Friday, 10 May 2019

Why Did the Seinfeld Strategy of 'Nothing' Work

I was one of those people who who actually didn't watch Seinfeld during the years that it was on (yes, I lived overseas and simply never caught it).  So it was around a decade later....that I finally sat down and began watching the episodes....one after another. 

Presently, I've watched some of these at least twenty times (my all-time favorite one is the one about the golf ball and the whale, where George becomes a Marine biologist).

I've tended to disagree that it's a series about nothing.  It's presented four central characters, and least forty additional characters that people were simply charmed to meet.

It's like talking over the guys in Elaine's life, the jobs that George had and lost, or the innovations that Kramer tried to sell people.  It was the same principle that Andy Griffith used with unique characters.  People latch onto things like this.

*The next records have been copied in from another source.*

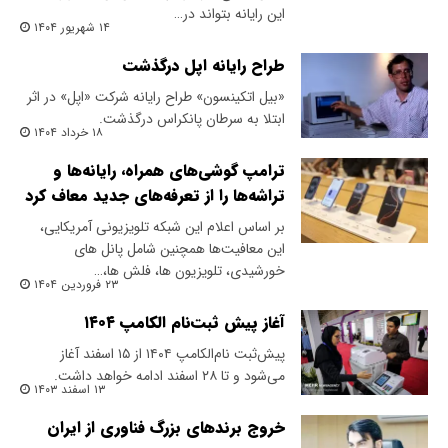
این رایانه بتواند در…
۱۴ شهریور ۱۴۰۴
طراح رایانه اپل درگذشت
«بیل اتکینسون» طراح رایانه شرکت «اپل» در اثر
ابتلا به سرطان پانکراس درگذشت.
۱۸ خرداد ۱۴۰۴
ترامپ گوشی‌های همراه، رایانه‌ها و
تراشه‌ها را از تعرفه‌های جدید معاف کرد
بر اساس اعلام این شبکه تلویزیونی آمریکایی،
این معافیت‌ها همچنین شامل پانل های
خورشیدی، تلویزیون ها، فلش ها،…
۲۳ فروردین ۱۴۰۴
آغاز پیش‌ ثبت‌نام الکامپ ۱۴۰۴
پیش‌ثبت نام‌الکامپ ۱۴۰۴ از ۱۵ اسفند آغاز
می‌شود و تا ۲۸ اسفند ادامه خواهد داشت.
۱۳ اسفند ۱۴۰۳
خروج برندهای بزرگ فناوری از ایران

The Limo episode with the Nazis?  People could sit there and imagine this happening because this involved George's little world of impossibilities.  The same is true with George getting a job with the Yankees...it was simply possible.

I was reading a piece around two years ago....on how some Iranian guy had found a way to bring in the complete series, and began to loan it out to friends.  Over the course of a year or two.....every single person who'd watched the DVDs......got into the show and actively discussed the topics of each show. 

It's not about 'nothing', it's more of a 'something'.